Patricia la besó en ambas mejillas colocando sus manos sobre los codos de Lucía. Estaba utilizando el saludo que Patricia llamaba en la intimidad «de embajadoras que reprimen sus deseos de abofetearse».

—Me encanta tu perfume —le estaba diciendo ahora—. ¿Sigue siendo...? —Patricia no sabía el nombre y no era verdad que le encantaba, estaba jugando con la Higgins.

—También me encanta el tuyo, Patricia. Nunca recuerdo cómo se llama...

—Era el favorito de mi abuela —murmuró, y extendió su mano hacia Pedro—. ¿Has cenado bien? —le preguntó, y luego le recriminó en tono irónico—. ¿Hoy debo llamarte Marrero o Moura? Cualquiera que sea lleváis acaparando demasiado tiempo a Alfredo. —Y se abrazó a él para dar por concluido el encuentro.

Alfredo se despertó de golpe en la mullida cama de la habitación principal en el piso de los colombianos. Llevaban tanto tiempo ahí que no dormían en el de invitados. Pudo ver que una lucecita se alejaba en el cielo. Un avión, en menos de un minuto otro pasaría. Lo había aprendido de Patricia, que mirando el cielo de Londres siempre contaba hasta seis aviones en un periodo de seis minutos para añadir luego que esa era la demostración de que se hallaban en una gran capital: su incesante tráfico aéreo.

Inquieto, se revolvió entre las sábanas. Había estado soñando que Lucía Higgins le perseguía a la salida del Ovington a lo largo de una ciudad que parecía oscurecerse a medida que ella crecía más y más, sus tetas moviéndose como pesados ladrillos, sus piernas como torres de chocolate, sus zapatos abriéndose por los lados a causa del traqueteo de sus planos, muy planos y anchos pies de mujer gorda.
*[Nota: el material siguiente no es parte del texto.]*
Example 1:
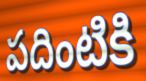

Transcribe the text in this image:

పదింటికి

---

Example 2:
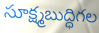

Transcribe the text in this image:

సూక్ష్మబుద్ధిగల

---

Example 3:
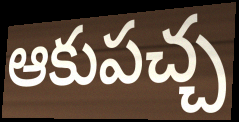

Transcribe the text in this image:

ఆకుపచ్చ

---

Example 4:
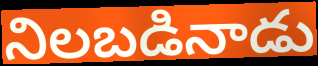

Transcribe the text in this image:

నిలబడినాడు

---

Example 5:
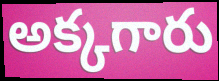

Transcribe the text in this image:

అక్కగారు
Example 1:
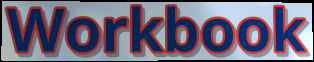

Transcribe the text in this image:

Workbook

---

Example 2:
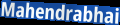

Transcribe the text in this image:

Mahendrabhai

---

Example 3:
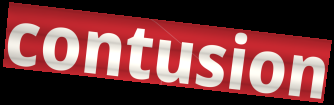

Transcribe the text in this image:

contusion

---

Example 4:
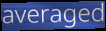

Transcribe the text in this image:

averaged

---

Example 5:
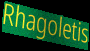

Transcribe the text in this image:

Rhagoletis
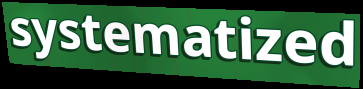
systematized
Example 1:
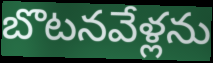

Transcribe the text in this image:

బొటనవేళ్లను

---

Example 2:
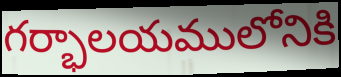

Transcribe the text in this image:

గర్భాలయములోనికి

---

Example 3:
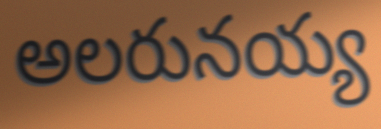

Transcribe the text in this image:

అలరునయ్య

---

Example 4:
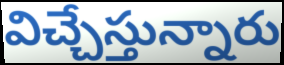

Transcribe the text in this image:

విచ్చేస్తున్నారు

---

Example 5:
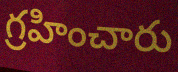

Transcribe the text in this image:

గ్రహించారు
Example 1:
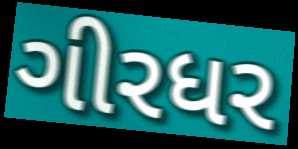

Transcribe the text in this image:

ગીરધર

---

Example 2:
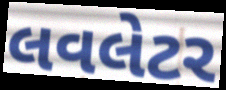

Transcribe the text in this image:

લવલેટર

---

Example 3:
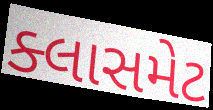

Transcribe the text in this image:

ક્લાસમેટ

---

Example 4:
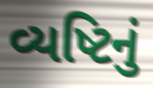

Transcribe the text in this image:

વ્યષ્ટિનું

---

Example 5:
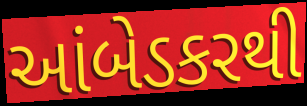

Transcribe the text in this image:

આંબેડકરથી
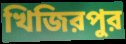
খিজিরপুর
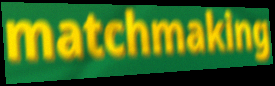
matchmaking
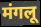
मंगलू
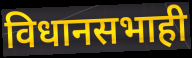
विधानसभाही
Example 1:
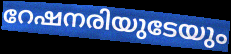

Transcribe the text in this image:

റേഷനരിയുടേയും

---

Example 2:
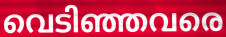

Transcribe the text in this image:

വെടിഞ്ഞവരെ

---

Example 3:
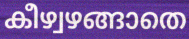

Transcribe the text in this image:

കീഴ്വഴങ്ങാതെ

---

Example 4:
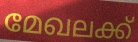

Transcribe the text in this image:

മേഖലക്ക്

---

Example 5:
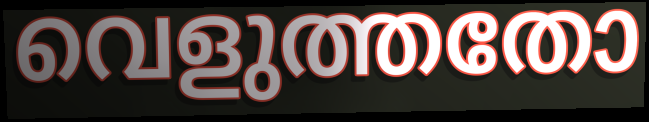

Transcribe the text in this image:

വെളുത്തതോ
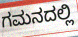
ಗಮನದಲ್ಲಿ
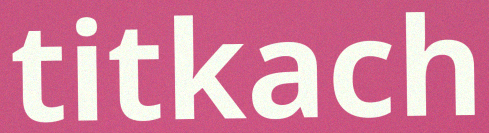
titkach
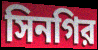
সিনগির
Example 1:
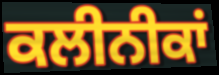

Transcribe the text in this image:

ਕਲੀਨੀਕਾਂ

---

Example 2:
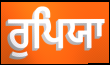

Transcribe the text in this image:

ਰੁਪਿਯਾ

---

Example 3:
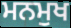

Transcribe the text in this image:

ਮਨਮੁਖ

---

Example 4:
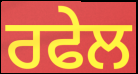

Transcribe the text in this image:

ਰਫੇਲ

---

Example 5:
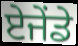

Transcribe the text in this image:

ਏਜੇਂਡੇ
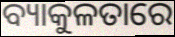
ବ୍ୟାକୁଳତାରେ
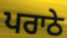
ਪਰਾਠੇ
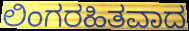
ಲಿಂಗರಹಿತವಾದ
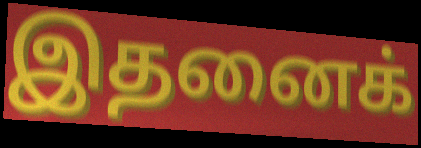
இதனைக்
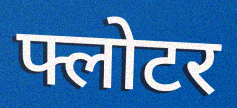
फ्लोटर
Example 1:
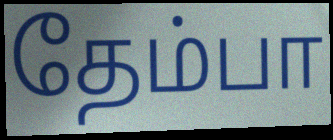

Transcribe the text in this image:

தேம்பா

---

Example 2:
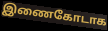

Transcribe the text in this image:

இணைகோடாக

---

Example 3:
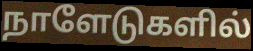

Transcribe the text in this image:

நாளேடுகளில்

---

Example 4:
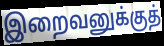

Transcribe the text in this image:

இறைவனுக்குத்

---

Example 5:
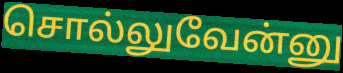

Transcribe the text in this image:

சொல்லுவேன்னு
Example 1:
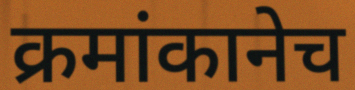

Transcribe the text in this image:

क्रमांकानेच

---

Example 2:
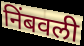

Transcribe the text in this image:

निंबवली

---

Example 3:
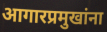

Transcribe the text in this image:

आगारप्रमुखांना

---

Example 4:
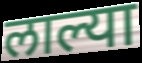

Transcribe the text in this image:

लाल्या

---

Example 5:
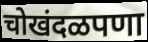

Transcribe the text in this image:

चोखंदळपणा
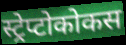
स्ट्रेप्टोकोकस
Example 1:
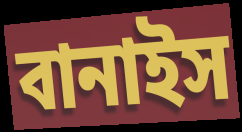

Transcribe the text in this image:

বানাইস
Le decía algo, le enseñaba algo y de repente, al pasar por delante de una iglesia de ladrillo muy rojo, el golpe, el ruido sordo, seco, duro y las piernas confundiéndose con los brazos, la bolsa de piel que fuera su cuello desinflándose, los brazos cruzándose en el aire como si fueran boomerangs que regresaran y el collar de perlas deshaciéndose y rodando, cada perla en su orden riguroso, hacia el desagüe de la alcantarilla. Ay, un débil ay, aaaaaaay y un silencio y la oscuridad en la calle poco a poco cediendo espacio a la luz y al despertar.
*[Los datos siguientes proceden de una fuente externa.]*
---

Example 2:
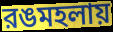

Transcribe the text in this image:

রঙমহলায়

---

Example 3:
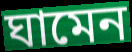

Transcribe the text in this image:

ঘামেন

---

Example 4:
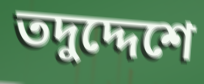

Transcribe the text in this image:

তদুদ্দেশে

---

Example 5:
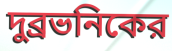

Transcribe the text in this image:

দুব্রভনিকের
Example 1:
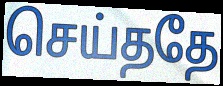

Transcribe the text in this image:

செய்ததே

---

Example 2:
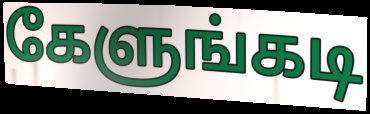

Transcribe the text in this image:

கேளுங்கடி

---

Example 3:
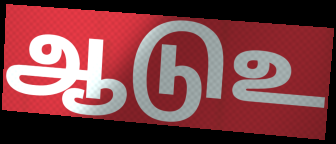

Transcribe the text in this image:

ஆடுஉ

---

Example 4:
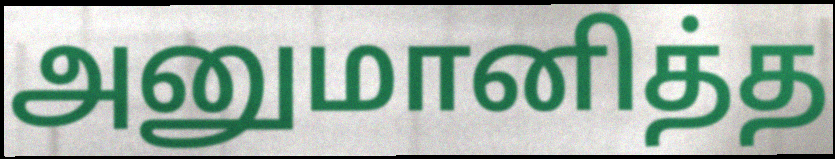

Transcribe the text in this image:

அனுமானித்த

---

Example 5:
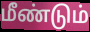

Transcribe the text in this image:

மீண்டும்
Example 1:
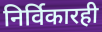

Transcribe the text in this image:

निर्विकारही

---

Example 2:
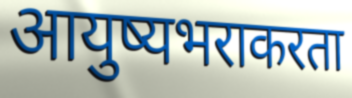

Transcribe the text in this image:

आयुष्यभराकरता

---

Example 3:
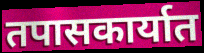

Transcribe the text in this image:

तपासकार्यात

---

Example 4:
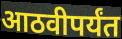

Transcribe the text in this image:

आठवीपर्यंत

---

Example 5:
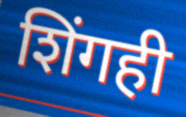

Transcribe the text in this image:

शिंगही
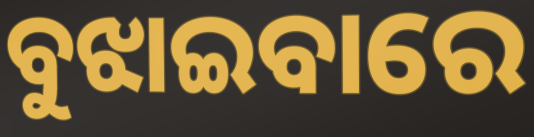
ବୁଝାଇବାରେ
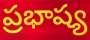
ప్రభాష్య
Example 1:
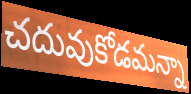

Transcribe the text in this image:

చదువుకోడమన్నా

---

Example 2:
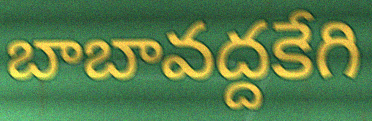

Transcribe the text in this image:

బాబావద్దకేగి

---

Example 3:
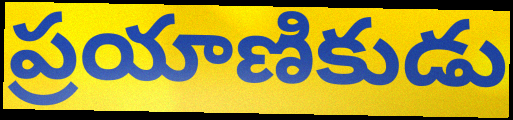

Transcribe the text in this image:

ప్రయాణికుడు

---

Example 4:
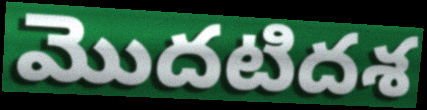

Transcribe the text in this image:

మొదటిదశ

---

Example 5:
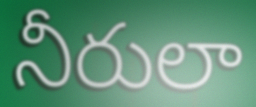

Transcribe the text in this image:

నీరులా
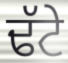
ਢੱਟੇ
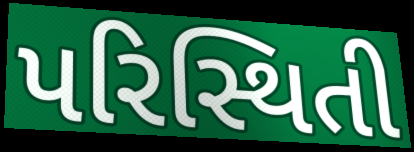
પરિસ્થિતી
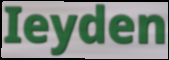
Ieyden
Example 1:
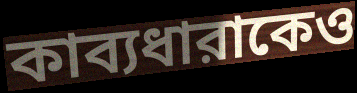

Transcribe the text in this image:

কাব্যধারাকেও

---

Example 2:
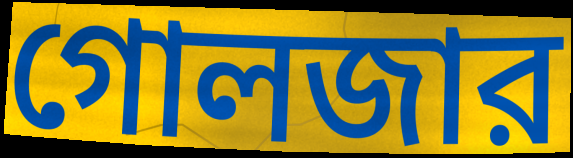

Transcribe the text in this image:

গোলজার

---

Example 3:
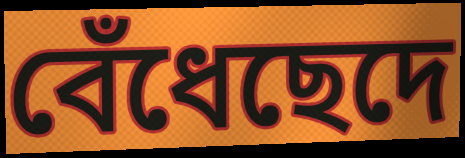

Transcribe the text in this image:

বেঁধেছেদে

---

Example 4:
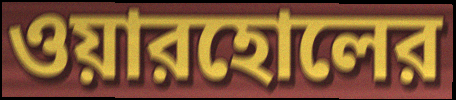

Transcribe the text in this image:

ওয়ারহোলের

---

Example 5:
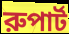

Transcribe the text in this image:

রুপার্ট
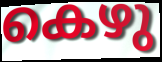
കെഴു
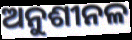
ଅନୁଶୀନଳ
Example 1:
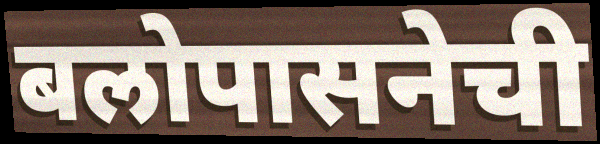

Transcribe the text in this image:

बलोपासनेची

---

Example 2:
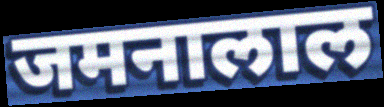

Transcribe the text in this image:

जमनालाल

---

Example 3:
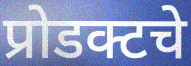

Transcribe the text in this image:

प्रोडक्टचे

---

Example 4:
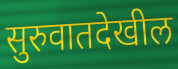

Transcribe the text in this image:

सुरुवातदेखील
Patricia le preguntaba si estaba bien.

—Estaba matando a Lucía Higgins en un sueño.

—¿La envenenabas en el restaurante? —preguntó.
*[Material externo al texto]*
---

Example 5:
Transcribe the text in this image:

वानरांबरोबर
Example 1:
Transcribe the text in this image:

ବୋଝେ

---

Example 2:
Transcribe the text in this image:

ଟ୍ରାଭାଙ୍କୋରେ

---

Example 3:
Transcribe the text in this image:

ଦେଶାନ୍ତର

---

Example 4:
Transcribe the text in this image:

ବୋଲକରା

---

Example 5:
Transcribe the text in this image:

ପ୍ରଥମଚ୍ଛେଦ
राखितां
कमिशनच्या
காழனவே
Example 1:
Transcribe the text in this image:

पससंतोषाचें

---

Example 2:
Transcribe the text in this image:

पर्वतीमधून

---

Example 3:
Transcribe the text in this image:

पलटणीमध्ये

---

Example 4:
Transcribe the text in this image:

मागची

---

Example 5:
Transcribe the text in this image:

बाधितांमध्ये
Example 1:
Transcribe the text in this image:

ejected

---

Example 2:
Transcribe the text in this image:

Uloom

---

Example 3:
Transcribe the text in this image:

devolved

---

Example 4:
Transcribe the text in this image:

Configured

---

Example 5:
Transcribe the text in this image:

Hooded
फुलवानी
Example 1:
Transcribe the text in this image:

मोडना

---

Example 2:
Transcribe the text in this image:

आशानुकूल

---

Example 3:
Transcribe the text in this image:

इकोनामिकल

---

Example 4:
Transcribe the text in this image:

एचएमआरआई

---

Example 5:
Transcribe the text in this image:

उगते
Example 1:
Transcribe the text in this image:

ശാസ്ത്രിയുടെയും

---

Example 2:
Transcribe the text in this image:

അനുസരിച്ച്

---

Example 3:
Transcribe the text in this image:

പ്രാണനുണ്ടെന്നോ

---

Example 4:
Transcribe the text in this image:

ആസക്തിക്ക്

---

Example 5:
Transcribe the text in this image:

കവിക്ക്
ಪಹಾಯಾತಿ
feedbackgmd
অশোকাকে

Alfredo rió y se refugió en su cuerpo. Sudaba, Patricia siempre sudaba por la noche.

—Tienes miedo de ir, ¿no?

—Siempre preguntas si tengo miedo por algo, Patricia.

—Te asusta volver tan pronto, no llevamos ni tres meses aquí...

—... Y ya tenemos a Lucía Higgins en nuestras vidas.

—Es buena idea que vayas. Esa gente siempre se ha portado bien con nosotros.

—Son ladrones, Patricia.

—No, Alfredo, son inversores.

—¿Y qué significa que alguien se porte bien con nosotros, Patricia?

No quería ver el reloj, serían las cuatro, las cinco, las madrugadas pasaban lentas en el Reino Unido, en cualquier estación. Patricia no respondía. Él decidió levantarse e ir al salón. El frío era un invitado, lo veía moverse detrás de él intentando adquirir su silueta. Los ingleses creen mucho en el frío y lo tratan como si fuera alguien, les gusta estar con él. Los cristales, por más que llevaran doble protección, siempre le dejaban colarse. En Inglaterra las comunidades de vecinos o los responsables de los barrios no siempre autorizaban instalaciones modernizadas y este era, por desgracia, el caso: las ventanas del salón no podían cambiarse sin que el ayuntamiento diera su permiso. Durante la noche parecían traslúcidas, por el día iban empañándose debido a la respiración de sus ocupantes aunque no estuvieran dentro de ella. Humo posado en los cristales que los hacía más verdosos o más grisáceos según fuera moviéndose el débil sol del primer invierno. Entendió por qué los colombianos se mostraban tan despreocupados con su propiedad inglesa.